◆ EXERCISE GOAL
Report each line below that contains the string "label", copying each one in full.

──────── DATA EXCERPTS

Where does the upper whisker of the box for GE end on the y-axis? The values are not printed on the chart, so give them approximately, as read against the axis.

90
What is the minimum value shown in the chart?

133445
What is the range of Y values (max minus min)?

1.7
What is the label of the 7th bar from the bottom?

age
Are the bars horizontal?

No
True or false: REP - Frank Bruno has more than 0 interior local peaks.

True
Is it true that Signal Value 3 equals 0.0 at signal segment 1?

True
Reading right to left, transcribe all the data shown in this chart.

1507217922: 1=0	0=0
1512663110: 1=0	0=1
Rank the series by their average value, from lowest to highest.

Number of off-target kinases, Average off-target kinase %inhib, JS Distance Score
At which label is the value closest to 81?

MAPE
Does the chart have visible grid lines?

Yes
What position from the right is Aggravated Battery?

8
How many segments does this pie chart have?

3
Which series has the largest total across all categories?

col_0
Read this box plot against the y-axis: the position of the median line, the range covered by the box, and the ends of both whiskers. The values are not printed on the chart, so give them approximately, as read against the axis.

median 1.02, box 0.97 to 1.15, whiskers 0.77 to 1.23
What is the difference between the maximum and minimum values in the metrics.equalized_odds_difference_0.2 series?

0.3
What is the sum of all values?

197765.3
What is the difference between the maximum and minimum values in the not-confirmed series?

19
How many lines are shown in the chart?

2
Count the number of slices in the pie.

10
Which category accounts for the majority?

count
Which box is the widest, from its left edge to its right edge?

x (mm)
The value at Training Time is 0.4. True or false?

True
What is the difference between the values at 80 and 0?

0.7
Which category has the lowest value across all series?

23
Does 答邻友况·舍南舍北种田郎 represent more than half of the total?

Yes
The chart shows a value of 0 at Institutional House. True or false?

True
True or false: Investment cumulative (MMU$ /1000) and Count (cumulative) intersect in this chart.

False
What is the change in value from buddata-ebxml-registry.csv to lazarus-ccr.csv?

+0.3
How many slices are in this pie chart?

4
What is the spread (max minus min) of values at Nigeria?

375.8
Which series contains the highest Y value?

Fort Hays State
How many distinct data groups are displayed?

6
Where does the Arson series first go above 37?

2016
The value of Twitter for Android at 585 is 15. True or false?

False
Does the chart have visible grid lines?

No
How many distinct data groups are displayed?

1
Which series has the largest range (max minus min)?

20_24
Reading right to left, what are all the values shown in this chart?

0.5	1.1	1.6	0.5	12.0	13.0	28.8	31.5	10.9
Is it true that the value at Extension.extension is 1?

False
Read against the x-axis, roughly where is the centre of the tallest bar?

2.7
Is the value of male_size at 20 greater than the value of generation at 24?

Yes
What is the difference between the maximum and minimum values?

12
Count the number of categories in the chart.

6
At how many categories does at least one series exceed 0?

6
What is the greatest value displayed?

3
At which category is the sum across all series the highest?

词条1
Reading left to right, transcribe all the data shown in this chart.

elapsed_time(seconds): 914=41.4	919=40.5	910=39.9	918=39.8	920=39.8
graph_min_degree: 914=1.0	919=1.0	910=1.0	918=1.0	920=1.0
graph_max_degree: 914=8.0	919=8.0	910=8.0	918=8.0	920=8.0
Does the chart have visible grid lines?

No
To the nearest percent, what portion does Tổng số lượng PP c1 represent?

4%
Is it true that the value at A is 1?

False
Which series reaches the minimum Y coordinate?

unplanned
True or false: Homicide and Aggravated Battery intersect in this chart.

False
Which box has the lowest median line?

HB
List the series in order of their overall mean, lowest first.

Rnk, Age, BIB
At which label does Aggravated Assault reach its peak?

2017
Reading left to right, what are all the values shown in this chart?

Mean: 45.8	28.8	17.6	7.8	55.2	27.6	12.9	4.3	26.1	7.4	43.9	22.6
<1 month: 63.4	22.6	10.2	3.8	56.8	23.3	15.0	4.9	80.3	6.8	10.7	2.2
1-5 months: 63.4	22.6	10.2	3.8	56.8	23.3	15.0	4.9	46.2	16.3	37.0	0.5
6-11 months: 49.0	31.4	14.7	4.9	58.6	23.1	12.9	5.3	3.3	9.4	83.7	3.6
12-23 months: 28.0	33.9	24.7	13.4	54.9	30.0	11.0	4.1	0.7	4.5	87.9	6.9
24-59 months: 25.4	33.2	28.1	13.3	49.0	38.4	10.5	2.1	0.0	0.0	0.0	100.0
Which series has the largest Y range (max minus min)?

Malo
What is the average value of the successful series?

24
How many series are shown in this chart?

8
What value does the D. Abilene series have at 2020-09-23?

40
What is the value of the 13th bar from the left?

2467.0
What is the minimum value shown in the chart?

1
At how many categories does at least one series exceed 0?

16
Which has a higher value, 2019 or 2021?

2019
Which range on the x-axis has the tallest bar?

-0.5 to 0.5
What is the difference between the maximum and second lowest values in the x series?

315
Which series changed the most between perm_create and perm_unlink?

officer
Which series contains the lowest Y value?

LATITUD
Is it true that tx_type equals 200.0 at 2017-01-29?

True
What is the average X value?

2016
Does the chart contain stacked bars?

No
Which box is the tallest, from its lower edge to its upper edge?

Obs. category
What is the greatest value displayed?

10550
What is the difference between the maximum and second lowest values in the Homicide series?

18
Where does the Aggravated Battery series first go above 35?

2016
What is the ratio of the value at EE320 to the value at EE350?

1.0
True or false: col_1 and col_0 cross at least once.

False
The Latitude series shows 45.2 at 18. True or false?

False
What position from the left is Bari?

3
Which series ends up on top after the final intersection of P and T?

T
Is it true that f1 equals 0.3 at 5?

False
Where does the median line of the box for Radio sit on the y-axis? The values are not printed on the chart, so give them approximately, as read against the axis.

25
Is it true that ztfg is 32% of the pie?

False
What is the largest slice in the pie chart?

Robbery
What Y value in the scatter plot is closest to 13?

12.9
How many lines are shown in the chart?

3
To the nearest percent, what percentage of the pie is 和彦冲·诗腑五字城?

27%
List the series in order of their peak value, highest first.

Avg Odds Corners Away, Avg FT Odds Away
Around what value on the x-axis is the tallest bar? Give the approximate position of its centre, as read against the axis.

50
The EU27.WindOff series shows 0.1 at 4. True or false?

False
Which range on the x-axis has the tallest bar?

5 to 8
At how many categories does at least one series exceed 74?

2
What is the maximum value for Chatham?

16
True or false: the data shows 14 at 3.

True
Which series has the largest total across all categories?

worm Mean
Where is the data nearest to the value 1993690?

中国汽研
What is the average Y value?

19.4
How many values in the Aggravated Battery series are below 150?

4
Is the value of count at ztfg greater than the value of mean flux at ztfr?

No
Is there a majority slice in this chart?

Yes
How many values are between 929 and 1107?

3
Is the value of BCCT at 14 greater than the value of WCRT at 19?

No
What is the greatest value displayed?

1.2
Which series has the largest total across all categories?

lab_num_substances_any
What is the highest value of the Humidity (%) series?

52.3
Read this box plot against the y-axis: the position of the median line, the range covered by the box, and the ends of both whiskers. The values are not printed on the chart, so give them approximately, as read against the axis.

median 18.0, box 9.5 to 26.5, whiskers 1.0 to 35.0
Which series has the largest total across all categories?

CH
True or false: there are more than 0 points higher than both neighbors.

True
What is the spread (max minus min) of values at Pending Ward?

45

────────────────

◆ TASK ANSWER
What is the label of the 7th bar from the bottom?
At which label is the value closest to 81?
At which label does Aggravated Assault reach its peak?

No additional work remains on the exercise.